Presentation on theme: "Adding Priced Capacity for Congestion Relief Robert W. Poole, Jr. Director of Transportation Studies Reason Foundation www.reason.org/transportation."— Presentation transcript:
Adding Priced Capacity for Congestion Relief Robert W. Poole, Jr. Director of Transportation Studies Reason Foundation www.reason.org/transportation
Not Just New Capacity: Priced Capacity Value pricing keeps the lanes uncongested, offers premium service. During rush hours, priced lanes offer much greater througput. Self-generated revenues mean they can get built now, not “ someday. ”
What Types of Priced Capacity? HOT Lanes Express Toll Lanes Express Toll Networks Truck-Only Toll Lanes New beltways Missing links in freeway systems
HOT Lanes: A First Step Priced lanes offer meaningful congestion relief to those willing to pay. Ensure use of all of the expensive capacity. Toll revenues can help pay for the large investment needed. High performance is sustainable, long- term.
Value Pricing Offers Precise Traffic Flow Control I-15 quasi-real-time variable pricing 91-Express: fine-tuned rate schedule, periodically adjusted 49% of peak traffic with 33% of lane capacity Both offer reliable high speeds during rush hours.
Synergy of Priced Lanes and Bus Rapid Transit Value-priced lane is virtual equivalent of exclusive busway (VEB). Pricing limits vehicle flow to what ’ s compatible with LOS C conditions. Reliable high speed is sustainable long- term, thanks to pricing. Houston implementing first VEB on Katy Freeway managed lanes.

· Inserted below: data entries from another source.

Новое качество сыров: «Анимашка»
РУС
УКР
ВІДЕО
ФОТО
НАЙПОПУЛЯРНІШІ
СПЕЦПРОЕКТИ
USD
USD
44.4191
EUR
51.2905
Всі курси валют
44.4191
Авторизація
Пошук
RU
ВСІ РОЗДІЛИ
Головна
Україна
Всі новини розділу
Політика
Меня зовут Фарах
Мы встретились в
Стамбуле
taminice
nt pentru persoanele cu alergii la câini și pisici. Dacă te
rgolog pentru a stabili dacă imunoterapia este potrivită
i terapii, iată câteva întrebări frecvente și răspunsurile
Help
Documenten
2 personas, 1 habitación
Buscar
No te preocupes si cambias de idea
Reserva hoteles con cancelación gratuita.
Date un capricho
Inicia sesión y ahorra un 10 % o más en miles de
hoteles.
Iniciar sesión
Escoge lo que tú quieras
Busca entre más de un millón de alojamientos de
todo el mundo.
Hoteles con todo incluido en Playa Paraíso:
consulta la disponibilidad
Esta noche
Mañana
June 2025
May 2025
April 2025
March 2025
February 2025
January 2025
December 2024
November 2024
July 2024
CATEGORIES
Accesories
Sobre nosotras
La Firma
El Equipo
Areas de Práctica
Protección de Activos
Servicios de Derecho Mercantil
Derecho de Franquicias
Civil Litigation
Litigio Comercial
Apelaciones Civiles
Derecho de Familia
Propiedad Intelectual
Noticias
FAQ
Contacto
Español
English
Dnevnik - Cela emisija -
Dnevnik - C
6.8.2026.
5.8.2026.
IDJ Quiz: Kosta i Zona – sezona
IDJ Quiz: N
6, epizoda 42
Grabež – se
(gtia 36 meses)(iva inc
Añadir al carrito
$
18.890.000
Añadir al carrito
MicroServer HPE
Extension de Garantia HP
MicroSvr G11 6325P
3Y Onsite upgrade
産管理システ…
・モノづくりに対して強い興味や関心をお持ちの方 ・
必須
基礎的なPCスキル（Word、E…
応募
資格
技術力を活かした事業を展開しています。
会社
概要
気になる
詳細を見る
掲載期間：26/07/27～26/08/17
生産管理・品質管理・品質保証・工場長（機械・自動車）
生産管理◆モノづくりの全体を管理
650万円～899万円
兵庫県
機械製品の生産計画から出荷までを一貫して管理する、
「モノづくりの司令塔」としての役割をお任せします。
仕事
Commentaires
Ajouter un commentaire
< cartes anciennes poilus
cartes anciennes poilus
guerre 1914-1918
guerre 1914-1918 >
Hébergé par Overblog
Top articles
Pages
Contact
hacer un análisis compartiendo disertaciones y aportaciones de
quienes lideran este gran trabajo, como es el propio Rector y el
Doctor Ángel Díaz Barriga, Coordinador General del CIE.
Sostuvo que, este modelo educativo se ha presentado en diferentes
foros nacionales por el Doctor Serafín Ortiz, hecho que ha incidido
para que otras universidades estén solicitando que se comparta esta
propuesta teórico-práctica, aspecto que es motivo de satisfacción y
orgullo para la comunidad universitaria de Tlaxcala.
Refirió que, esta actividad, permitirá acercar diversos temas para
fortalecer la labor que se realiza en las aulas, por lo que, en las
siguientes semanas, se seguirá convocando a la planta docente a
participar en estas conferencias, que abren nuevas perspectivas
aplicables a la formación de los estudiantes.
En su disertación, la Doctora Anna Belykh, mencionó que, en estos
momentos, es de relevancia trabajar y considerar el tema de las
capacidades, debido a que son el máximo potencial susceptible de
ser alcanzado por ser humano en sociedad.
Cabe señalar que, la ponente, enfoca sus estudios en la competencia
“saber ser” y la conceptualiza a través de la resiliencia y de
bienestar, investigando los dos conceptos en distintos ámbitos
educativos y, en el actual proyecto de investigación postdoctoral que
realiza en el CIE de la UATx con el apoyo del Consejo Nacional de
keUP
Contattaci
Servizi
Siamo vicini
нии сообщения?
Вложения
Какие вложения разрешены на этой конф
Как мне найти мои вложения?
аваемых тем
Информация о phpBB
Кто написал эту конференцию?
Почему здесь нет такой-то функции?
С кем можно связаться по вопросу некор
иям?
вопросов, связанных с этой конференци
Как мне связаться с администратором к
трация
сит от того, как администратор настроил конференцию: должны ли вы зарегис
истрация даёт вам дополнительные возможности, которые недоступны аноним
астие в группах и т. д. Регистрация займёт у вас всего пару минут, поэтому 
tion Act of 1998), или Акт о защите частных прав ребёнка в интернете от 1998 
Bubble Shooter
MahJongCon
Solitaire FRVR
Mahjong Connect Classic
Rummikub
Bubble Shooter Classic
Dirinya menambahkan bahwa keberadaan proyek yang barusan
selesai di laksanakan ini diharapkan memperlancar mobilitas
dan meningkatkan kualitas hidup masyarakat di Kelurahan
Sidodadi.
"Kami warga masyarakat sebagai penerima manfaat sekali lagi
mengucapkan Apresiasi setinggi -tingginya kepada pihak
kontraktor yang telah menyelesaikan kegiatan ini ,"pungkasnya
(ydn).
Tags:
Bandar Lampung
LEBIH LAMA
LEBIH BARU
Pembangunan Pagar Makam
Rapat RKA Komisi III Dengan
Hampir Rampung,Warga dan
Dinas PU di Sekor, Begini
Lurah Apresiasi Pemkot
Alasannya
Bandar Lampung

VEB Prototype: Houston’s Katy Managed Lanes 3-way public-public partnership Transit agency (METRO) Toll agency (HCTRA) State DOT (TxDOT) 4 new lanes in median, with value pricing HCTRA funds and manages the priced lanes METRO guaranteed 65 buses/hr and 25% of capacity for bus + HOV3+ LOS C to be maintained, via pricing and occupancy controls
Implications of Katy Agreement Transit funding: no toll revenues to METRO, but still a great deal (free guideway). Busway capacity: 65/hr. is 62% increase; should be ample. FTA approval: granted, based on LOS C. Occupancy changes: going to HOV-3 now and HOV-4 as needed. Pricing sustainability: MOU commitment.
Network Comparisons 500-lane-mile VEB Network cost is $4 to $6 billion, based on Reason studies. 250 route-mile light rail system cost is $31 billion, based on latest FTA data. 250 route-mile heavy rail system would be $38 billion, per FTA. Plus, the VEB guideway would not depend on [limited] FTA funding.
Where can we add new capacity? Go up — add elevated lanes above existing freeway Go under — bored tunnels under sensitive areas (e.g., for missing links) Re-use untraditional ROW: Rail lines Flood plains Power line corridors
Conclusions Value-priced toll lanes provide “ congestion insurance ” for all motorists, even if they don ’ t use them often. A network of priced lanes is the virtual equivalent of a regionwide busway network, offering a low-cost alternative to rail. New capacity can be added above and below existing roads and lands, and along non- highway ROW. Toll revenues can pay for much of the cost of new priced capacity.